| Requirement |
The response must consist of the lines below from the one with "12. Vouw in" through the one with "14. Vouw in", exactly as they appear and with both ends kept.
Segment Start: Dataset extract
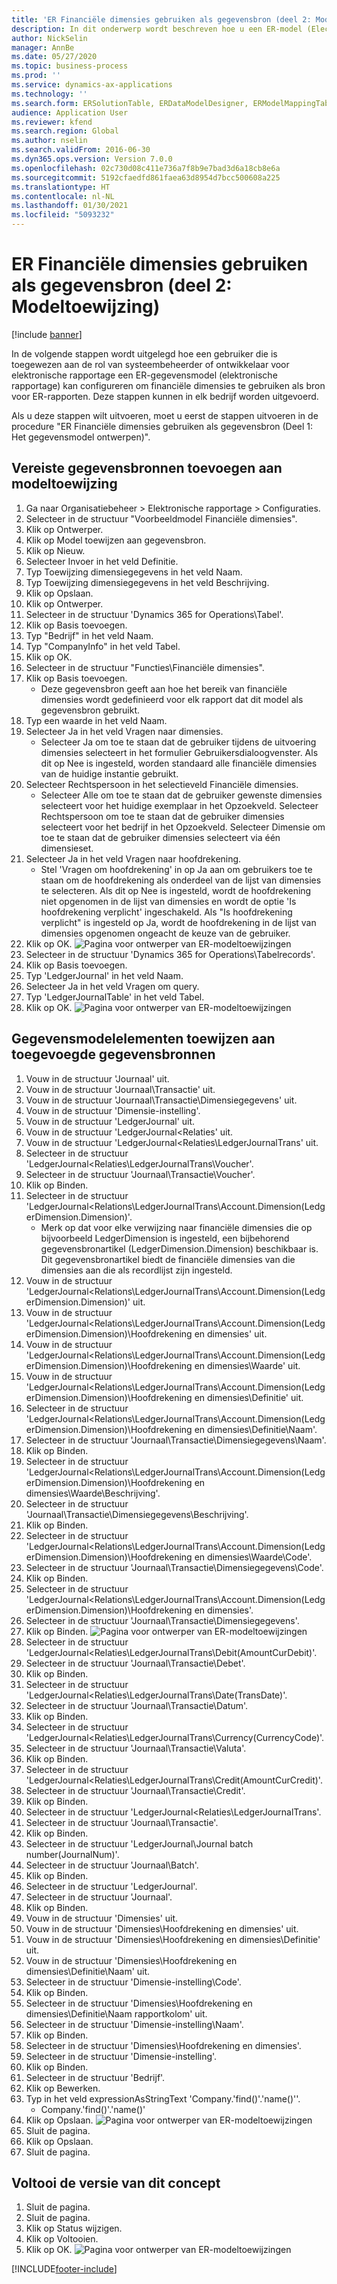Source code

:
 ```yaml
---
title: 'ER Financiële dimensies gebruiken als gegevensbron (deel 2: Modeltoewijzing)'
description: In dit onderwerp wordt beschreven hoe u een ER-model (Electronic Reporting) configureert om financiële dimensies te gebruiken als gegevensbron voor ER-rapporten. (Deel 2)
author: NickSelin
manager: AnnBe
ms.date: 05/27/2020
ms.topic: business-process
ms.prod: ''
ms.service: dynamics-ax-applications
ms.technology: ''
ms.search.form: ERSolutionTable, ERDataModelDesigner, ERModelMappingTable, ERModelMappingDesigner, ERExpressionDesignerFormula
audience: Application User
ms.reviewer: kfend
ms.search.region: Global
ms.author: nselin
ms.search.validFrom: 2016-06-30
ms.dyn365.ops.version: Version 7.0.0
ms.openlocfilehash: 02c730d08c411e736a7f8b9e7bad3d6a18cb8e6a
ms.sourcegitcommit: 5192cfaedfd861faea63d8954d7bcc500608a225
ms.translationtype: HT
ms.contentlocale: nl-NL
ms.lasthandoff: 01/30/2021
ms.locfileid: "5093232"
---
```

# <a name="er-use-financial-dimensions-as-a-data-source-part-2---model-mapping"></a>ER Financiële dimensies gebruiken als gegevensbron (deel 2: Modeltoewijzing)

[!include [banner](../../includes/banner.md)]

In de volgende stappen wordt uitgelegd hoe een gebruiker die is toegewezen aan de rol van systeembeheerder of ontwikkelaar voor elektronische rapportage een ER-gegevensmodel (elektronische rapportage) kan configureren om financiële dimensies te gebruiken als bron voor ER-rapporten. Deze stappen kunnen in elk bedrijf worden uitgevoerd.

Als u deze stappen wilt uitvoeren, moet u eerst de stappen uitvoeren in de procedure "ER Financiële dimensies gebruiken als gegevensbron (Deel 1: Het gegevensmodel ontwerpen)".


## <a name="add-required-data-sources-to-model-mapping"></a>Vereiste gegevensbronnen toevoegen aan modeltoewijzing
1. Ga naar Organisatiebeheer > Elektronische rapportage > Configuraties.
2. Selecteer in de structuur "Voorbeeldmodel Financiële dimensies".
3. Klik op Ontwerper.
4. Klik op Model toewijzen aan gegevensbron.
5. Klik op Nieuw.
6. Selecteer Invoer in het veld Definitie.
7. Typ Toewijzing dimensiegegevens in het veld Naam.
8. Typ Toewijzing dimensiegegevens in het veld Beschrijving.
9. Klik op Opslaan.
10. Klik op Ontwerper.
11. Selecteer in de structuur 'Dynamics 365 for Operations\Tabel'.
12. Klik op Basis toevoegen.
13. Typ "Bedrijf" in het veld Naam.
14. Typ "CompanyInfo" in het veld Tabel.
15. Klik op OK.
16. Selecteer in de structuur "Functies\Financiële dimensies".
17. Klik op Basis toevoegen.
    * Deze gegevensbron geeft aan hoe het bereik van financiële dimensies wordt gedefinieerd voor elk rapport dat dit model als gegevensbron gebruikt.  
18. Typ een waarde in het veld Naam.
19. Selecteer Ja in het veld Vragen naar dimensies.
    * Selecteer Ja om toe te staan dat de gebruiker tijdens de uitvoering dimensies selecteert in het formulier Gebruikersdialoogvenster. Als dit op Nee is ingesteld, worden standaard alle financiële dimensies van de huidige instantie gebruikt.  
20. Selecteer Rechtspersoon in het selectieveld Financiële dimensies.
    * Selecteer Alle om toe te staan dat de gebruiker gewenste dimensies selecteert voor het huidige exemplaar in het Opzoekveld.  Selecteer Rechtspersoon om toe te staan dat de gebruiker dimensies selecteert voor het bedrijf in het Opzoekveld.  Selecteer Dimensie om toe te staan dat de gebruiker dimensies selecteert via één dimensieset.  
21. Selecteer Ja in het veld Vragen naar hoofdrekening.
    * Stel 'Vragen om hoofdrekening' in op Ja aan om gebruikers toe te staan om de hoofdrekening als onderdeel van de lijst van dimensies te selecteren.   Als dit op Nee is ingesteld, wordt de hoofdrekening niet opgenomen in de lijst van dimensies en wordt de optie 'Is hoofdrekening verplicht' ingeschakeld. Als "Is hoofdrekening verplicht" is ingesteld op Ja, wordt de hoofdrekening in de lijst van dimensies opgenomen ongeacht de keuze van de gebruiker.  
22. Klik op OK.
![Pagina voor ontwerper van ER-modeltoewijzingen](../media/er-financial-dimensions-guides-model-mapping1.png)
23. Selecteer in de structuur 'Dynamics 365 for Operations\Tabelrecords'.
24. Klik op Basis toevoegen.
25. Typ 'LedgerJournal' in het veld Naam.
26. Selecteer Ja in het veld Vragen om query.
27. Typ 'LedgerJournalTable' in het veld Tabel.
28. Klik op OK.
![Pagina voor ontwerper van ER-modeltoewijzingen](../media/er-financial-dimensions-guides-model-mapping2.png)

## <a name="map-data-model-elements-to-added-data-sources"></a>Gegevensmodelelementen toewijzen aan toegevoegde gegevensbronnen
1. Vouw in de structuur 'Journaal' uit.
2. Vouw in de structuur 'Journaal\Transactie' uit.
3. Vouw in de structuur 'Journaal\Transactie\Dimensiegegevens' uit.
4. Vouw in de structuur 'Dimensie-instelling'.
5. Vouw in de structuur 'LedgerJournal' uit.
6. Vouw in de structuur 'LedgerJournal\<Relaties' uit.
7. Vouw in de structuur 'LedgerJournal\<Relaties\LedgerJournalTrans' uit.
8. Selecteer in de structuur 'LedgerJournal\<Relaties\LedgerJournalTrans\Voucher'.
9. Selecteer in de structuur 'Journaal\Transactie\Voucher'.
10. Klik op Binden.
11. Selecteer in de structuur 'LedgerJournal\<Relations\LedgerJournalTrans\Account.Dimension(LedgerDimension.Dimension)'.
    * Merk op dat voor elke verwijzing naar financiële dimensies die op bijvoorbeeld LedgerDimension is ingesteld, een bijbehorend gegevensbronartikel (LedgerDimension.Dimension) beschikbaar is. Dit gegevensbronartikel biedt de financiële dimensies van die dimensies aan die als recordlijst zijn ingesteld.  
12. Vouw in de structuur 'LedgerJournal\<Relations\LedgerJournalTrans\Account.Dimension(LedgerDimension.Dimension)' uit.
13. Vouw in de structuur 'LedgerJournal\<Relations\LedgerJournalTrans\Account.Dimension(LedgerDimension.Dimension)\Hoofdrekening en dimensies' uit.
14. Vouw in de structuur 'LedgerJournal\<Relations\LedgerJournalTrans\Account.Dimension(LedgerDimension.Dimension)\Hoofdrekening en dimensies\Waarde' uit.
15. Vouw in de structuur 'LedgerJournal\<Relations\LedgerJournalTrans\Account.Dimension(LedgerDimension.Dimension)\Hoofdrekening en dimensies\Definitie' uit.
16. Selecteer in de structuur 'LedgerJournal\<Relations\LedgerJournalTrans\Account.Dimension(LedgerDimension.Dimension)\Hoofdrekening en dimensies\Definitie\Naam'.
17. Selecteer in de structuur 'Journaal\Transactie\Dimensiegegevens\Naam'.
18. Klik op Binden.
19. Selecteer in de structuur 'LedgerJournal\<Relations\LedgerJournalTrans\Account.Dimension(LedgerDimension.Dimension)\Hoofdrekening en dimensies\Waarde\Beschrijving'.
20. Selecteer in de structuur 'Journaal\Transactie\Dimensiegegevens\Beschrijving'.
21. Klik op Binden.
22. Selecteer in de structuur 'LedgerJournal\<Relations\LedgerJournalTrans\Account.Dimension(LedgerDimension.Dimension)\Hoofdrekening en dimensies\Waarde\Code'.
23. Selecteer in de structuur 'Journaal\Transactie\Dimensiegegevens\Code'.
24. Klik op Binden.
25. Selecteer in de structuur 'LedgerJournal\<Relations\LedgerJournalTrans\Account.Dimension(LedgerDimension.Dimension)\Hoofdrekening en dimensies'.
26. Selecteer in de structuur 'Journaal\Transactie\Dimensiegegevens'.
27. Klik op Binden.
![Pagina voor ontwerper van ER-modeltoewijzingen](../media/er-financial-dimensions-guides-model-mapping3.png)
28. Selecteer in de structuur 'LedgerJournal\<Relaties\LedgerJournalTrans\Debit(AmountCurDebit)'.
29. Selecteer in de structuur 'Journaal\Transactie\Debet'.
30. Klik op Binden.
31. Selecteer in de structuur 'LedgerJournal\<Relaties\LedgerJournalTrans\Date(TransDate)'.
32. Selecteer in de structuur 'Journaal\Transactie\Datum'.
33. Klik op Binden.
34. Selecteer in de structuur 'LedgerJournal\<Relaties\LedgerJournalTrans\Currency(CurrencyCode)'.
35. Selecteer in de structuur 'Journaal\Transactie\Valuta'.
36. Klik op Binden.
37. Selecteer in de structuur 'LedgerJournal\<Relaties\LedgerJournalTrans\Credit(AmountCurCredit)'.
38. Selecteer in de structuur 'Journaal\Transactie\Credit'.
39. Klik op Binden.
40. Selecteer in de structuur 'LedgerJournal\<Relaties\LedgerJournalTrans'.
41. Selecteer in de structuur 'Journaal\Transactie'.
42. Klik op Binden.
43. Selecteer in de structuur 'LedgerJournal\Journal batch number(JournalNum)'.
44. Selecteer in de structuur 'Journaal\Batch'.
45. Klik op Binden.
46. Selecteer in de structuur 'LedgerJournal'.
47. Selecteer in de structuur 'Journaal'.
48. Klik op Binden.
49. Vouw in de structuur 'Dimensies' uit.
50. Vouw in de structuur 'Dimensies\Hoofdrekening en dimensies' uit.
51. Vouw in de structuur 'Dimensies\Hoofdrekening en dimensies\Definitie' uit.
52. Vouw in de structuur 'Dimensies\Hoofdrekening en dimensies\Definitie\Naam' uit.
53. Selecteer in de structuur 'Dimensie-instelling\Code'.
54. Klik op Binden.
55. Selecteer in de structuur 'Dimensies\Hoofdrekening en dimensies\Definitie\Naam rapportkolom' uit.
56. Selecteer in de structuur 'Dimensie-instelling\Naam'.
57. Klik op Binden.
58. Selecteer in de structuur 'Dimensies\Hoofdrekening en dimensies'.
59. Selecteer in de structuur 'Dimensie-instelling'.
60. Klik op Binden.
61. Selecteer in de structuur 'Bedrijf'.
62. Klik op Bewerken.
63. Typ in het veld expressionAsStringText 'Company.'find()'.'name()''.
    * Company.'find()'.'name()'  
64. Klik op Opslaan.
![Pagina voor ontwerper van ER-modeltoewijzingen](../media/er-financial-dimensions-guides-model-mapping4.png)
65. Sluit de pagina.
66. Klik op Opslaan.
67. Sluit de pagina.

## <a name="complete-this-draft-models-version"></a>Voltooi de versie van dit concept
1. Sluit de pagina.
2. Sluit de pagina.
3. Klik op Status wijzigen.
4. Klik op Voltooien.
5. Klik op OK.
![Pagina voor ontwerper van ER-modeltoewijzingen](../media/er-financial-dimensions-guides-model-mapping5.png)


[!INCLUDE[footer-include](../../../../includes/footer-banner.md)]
Segment End: Dataset extract
Segment Start: Dataset extract
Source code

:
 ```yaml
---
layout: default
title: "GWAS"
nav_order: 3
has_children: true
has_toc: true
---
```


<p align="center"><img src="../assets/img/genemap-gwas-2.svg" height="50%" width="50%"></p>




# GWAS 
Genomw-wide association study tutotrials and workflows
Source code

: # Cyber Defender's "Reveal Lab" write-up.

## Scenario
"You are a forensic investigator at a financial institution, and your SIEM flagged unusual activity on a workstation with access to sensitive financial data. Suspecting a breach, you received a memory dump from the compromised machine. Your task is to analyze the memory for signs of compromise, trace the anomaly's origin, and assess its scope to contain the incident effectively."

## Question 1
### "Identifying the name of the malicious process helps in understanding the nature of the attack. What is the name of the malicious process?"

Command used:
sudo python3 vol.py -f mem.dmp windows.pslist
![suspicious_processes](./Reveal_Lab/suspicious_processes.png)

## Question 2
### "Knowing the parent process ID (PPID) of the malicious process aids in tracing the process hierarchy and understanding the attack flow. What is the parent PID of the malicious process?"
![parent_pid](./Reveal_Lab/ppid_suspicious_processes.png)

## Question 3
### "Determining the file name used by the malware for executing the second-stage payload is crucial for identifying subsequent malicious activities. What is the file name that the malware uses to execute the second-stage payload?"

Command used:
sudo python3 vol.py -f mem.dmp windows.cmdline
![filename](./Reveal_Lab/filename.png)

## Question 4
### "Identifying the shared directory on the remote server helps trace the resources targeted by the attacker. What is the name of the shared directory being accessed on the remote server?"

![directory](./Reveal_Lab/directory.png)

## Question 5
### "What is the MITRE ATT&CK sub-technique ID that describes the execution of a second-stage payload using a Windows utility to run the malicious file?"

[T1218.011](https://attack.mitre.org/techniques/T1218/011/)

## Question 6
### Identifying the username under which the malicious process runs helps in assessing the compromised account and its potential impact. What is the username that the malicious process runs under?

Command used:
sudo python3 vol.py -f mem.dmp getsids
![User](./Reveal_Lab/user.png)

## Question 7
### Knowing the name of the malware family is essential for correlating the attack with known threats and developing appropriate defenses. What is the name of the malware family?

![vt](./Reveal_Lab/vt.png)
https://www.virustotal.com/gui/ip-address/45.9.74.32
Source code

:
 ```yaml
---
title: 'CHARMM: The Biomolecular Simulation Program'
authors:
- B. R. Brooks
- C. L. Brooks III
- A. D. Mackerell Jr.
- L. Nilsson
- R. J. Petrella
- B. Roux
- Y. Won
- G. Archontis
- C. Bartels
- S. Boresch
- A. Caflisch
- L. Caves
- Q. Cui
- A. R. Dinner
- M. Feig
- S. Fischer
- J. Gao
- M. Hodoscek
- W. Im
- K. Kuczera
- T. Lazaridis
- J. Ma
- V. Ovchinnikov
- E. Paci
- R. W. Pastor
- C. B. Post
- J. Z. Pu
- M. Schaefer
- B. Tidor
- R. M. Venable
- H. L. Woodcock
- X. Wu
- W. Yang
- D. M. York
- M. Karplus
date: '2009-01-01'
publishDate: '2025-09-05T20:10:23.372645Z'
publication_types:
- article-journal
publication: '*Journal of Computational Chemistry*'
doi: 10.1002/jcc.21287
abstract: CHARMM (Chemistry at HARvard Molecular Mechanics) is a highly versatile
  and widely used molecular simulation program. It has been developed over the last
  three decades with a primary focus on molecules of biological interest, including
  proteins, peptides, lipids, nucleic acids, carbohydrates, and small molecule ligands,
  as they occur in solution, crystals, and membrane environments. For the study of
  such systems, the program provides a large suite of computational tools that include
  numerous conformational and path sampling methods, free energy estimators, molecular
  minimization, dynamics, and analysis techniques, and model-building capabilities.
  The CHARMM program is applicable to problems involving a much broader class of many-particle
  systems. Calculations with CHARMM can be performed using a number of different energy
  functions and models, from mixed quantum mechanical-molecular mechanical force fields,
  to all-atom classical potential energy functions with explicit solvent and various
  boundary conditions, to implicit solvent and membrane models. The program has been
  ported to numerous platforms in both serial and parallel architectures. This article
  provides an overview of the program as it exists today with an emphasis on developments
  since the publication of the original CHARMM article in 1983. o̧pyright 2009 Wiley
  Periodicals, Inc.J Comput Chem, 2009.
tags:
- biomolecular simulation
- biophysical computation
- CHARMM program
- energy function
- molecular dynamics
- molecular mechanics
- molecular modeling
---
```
Segment End: Dataset extract
| Task output |
12. Vouw in de structuur 'LedgerJournal\<Relations\LedgerJournalTrans\Account.Dimension(LedgerDimension.Dimension)' uit.
13. Vouw in de structuur 'LedgerJournal\<Relations\LedgerJournalTrans\Account.Dimension(LedgerDimension.Dimension)\Hoofdrekening en dimensies' uit.
14. Vouw in de structuur 'LedgerJournal\<Relations\LedgerJournalTrans\Account.Dimension(LedgerDimension.Dimension)\Hoofdrekening en dimensies\Waarde' uit.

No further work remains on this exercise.